The remarks come as investors hunt for evidence that the AI data center surge is reaching further than just chips and servers. The focus now? Storage — a corner of the market known for volatile spending patterns, where customer demand can whipsaw after periods of aggressive purchasing.
Western Digital faces an immediate test: Can stricter supply controls and extended contracts actually hold up prices on hard-disk drives for big data center clients? Rivals are closing in on those same customers, and fresh technologies are adding another layer of execution risk.
Chief Executive Irving Tan pointed to a major shift in the storage landscape as AI moves into multimodal territory, with video at the center. “Video itself… requires… somewhere between 100 and 1,000 times more” storage compared to text or still images, he said. Tan also noted industrial applications—think video archives from autonomous vehicles and data from factory automation—are piling up “tremendous” storage demand. Investing.com UK
Western Digital’s investor message: boost capacity, skip the new factories. Tan said, “not adding any drive unit capacity.” Instead, the company is looking to clear bottlenecks in current manufacturing and nudge customers to buy higher-capacity drives. There’s also a technology shift underway—including heat-assisted magnetic recording, or HAMR, a process that uses heat to write smaller bits and increase how much data a drive can store. Investing
Seagate Technology, Western Digital’s main competitor in hard drives, has been signaling to investors that storage demand is getting a lift from AI workloads, especially video. The company says the sector is shifting toward higher-density drives instead of focusing on selling more units.

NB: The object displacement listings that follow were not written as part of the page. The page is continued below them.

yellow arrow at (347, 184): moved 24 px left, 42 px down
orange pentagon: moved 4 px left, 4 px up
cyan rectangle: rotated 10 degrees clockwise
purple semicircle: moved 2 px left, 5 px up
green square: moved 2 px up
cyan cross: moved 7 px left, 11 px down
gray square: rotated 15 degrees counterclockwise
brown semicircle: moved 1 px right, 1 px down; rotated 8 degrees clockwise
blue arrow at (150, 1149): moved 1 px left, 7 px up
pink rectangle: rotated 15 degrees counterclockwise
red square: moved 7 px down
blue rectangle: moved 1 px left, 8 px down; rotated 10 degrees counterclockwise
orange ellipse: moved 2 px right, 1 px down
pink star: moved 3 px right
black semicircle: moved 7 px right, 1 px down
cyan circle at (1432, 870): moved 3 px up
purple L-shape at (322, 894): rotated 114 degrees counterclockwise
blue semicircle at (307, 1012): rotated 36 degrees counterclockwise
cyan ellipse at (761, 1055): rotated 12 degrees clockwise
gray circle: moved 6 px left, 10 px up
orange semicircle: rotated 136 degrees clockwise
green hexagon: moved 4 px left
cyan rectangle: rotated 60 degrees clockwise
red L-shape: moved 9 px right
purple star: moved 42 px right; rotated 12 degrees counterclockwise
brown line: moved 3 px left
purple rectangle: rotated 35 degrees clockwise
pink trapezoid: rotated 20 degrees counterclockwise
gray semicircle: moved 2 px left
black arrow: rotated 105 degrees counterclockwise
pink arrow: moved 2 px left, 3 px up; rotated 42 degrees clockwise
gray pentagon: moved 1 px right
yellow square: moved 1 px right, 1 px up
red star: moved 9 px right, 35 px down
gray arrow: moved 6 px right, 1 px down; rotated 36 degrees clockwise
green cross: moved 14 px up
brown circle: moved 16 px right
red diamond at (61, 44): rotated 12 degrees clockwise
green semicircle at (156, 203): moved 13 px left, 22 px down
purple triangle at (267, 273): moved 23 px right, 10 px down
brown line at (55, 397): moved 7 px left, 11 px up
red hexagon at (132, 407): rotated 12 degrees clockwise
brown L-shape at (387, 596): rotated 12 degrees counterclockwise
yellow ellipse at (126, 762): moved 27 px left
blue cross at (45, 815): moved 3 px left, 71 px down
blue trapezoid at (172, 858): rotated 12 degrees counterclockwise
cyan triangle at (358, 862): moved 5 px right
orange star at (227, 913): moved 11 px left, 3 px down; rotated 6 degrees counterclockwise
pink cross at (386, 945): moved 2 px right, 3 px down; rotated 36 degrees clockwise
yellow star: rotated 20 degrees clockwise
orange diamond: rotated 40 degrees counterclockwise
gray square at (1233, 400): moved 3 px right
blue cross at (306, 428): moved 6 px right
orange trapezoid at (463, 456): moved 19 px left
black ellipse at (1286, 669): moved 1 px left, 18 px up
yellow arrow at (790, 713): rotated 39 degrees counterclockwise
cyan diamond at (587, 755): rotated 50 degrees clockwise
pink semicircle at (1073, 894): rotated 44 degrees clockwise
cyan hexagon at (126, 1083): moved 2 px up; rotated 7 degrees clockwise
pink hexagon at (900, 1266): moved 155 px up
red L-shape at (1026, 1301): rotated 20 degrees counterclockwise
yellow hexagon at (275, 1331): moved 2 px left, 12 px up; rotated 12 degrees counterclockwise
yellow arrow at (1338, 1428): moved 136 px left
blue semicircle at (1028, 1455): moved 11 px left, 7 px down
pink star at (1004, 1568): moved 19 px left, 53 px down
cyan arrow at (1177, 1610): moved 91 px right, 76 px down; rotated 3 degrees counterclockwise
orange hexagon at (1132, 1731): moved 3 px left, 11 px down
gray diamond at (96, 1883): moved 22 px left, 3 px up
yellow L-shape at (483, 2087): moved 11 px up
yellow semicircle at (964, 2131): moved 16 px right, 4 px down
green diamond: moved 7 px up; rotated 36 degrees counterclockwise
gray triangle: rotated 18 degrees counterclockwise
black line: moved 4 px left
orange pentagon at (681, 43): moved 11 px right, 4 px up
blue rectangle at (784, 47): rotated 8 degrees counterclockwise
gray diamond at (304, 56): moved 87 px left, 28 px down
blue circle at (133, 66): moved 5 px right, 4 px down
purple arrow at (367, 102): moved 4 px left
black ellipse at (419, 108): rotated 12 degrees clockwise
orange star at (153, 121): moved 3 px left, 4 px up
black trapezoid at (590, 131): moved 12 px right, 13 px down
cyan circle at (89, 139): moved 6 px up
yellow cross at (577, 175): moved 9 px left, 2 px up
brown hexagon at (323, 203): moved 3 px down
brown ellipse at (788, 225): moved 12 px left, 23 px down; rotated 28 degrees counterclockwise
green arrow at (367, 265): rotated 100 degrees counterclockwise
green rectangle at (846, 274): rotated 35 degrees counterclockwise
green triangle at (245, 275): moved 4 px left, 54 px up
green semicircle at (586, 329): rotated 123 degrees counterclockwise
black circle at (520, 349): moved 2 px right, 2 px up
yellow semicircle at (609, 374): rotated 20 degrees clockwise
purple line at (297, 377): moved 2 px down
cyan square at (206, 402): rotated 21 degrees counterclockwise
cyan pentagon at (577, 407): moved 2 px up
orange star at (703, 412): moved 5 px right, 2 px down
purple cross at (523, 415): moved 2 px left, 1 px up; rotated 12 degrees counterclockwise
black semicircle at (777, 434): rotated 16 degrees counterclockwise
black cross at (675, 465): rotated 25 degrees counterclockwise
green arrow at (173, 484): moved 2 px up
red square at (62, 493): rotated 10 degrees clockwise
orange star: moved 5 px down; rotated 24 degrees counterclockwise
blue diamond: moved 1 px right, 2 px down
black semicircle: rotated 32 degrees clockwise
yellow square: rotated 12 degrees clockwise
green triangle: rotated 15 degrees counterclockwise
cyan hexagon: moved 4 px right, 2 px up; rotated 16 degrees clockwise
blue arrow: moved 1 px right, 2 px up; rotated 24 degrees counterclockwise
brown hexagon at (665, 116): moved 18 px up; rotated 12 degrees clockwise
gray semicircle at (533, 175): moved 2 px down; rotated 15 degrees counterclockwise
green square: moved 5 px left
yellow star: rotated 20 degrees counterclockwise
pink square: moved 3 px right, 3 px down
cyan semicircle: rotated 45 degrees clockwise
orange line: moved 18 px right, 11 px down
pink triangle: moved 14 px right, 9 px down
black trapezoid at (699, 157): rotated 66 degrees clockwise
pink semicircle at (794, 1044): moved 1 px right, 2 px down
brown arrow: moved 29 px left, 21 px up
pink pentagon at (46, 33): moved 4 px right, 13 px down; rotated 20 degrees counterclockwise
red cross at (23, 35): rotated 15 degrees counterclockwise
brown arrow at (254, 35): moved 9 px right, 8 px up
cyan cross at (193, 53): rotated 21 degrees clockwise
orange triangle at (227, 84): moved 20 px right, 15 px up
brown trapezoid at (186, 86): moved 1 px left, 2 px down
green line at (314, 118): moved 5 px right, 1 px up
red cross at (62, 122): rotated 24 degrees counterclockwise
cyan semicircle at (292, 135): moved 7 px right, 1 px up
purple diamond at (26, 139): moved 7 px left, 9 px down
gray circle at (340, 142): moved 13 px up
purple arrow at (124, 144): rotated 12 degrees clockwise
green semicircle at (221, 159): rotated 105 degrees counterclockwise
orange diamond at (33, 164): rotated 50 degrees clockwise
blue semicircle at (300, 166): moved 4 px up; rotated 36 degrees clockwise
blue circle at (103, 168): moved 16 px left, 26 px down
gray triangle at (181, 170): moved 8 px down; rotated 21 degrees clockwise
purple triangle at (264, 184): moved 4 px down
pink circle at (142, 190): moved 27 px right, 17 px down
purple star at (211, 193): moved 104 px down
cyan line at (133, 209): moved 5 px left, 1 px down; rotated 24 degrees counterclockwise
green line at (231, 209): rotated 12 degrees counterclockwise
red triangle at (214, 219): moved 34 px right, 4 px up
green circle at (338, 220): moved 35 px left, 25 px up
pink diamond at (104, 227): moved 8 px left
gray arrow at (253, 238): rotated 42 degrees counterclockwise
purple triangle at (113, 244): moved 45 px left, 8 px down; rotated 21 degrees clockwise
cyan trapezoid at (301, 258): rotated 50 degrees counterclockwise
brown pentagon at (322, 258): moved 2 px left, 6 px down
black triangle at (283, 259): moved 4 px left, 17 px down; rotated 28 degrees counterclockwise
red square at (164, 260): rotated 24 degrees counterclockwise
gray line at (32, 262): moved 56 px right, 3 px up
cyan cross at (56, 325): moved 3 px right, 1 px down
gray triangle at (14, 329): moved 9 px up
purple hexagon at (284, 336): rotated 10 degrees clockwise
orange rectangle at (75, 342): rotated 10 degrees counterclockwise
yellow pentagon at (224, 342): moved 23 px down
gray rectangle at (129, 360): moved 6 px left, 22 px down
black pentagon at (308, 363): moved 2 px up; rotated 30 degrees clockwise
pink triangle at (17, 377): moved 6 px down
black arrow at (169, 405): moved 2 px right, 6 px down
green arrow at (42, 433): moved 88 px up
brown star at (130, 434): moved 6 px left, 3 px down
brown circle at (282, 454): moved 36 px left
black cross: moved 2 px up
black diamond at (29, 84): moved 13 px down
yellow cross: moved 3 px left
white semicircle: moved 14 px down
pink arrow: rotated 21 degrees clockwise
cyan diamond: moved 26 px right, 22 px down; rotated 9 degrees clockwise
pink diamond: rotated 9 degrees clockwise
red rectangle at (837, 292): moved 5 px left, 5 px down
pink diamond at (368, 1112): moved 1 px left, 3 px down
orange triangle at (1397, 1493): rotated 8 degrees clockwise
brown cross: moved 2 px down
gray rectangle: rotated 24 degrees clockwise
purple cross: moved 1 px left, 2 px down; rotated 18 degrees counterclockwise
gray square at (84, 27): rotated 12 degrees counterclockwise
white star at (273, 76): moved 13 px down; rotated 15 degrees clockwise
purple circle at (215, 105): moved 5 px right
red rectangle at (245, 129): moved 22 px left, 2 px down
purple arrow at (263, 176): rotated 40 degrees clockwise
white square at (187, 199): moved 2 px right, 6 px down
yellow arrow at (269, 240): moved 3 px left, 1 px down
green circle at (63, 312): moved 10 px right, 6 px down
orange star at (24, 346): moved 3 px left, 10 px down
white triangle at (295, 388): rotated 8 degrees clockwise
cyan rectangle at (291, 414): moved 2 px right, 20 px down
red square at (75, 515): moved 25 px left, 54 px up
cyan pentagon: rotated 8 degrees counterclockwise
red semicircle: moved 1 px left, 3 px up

Western Digital stock picked up roughly 4% Wednesday, MarketScreener data showed.
In a separate disclosure, director Martin I. Cole unloaded 6,000 shares of Western Digital on March 2, according to a regulatory filing. The sale was carried out under a Rule 10b5-1 trading plan put in place in August 2025.
Still, there are clear risks. Should AI investment lose steam or hyperscalers—those massive cloud and internet outfits—pull back on expansion, storage orders could drop in a hurry. The shift to advanced recording tech such as HAMR also isn’t guaranteed smooth sailing; yield or reliability hiccups could show up before the technology really scales.
Western Digital builds hard-disk drives and other storage gear for everything from data centers to PCs and consumer gadgets. Lately, investor updates have put more emphasis on cloud business, a segment where customers typically focus on the price per terabyte—their cost for each unit of storage capacity.